Dataset entries
^^^^^^^^

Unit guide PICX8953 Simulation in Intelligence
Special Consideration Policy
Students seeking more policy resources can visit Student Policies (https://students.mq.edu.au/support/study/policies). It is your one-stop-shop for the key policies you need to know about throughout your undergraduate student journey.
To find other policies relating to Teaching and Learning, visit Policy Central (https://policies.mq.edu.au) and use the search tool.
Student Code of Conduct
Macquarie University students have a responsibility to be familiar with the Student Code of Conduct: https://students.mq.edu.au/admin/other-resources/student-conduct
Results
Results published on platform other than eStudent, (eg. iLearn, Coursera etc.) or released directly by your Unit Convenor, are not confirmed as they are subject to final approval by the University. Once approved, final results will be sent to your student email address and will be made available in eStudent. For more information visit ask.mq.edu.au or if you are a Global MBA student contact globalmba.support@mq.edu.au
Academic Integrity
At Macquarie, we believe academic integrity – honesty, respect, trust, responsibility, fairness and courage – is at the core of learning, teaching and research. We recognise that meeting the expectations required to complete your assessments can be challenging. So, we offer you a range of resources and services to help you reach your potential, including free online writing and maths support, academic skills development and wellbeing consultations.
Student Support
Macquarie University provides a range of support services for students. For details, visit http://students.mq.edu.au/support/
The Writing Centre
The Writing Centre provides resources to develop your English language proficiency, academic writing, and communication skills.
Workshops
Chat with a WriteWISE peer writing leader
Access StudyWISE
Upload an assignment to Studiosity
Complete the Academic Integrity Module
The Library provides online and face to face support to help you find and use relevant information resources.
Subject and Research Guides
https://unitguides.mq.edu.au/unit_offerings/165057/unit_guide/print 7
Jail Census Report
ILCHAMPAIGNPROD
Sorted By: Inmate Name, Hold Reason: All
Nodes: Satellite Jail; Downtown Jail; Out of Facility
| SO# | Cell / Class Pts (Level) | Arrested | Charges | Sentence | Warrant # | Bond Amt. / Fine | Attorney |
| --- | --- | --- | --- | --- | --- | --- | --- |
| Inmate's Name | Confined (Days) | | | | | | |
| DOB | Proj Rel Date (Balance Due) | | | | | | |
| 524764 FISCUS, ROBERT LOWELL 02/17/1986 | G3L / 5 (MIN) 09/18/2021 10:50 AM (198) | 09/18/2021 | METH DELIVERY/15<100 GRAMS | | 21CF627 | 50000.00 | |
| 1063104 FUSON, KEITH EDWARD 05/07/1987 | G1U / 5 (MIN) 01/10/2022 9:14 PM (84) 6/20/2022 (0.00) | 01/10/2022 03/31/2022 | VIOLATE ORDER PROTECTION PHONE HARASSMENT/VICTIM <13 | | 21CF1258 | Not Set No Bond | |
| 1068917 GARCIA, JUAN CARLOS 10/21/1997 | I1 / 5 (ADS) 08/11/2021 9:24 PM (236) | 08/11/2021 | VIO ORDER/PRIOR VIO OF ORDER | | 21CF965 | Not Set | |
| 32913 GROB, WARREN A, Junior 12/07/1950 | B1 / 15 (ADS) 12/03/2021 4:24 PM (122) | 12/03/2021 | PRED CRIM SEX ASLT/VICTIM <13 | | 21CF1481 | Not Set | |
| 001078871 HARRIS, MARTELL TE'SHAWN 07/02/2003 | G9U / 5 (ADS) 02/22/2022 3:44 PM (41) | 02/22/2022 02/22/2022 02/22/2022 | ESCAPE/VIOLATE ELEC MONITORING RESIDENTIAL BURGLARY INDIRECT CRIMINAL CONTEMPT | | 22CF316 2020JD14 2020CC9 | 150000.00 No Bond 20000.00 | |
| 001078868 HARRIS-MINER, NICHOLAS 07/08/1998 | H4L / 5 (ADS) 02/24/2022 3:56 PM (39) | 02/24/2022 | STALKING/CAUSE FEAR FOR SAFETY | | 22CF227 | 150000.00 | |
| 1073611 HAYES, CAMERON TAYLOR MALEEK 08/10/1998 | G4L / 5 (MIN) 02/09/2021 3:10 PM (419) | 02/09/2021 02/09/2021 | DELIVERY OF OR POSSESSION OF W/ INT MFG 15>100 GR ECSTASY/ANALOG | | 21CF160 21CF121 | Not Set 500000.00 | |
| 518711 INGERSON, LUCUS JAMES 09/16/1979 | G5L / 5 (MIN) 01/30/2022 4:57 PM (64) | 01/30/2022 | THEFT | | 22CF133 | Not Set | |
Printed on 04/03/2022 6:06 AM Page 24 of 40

^^^^^^^^

For each line of the entries that holds the word "find", pull that line out.

EXPECTED OUTPUT:
To find other policies relating to Teaching and Learning, visit Policy Central (https://policies.mq.edu.au) and use the search tool.
The Library provides online and face to face support to help you find and use relevant information resources.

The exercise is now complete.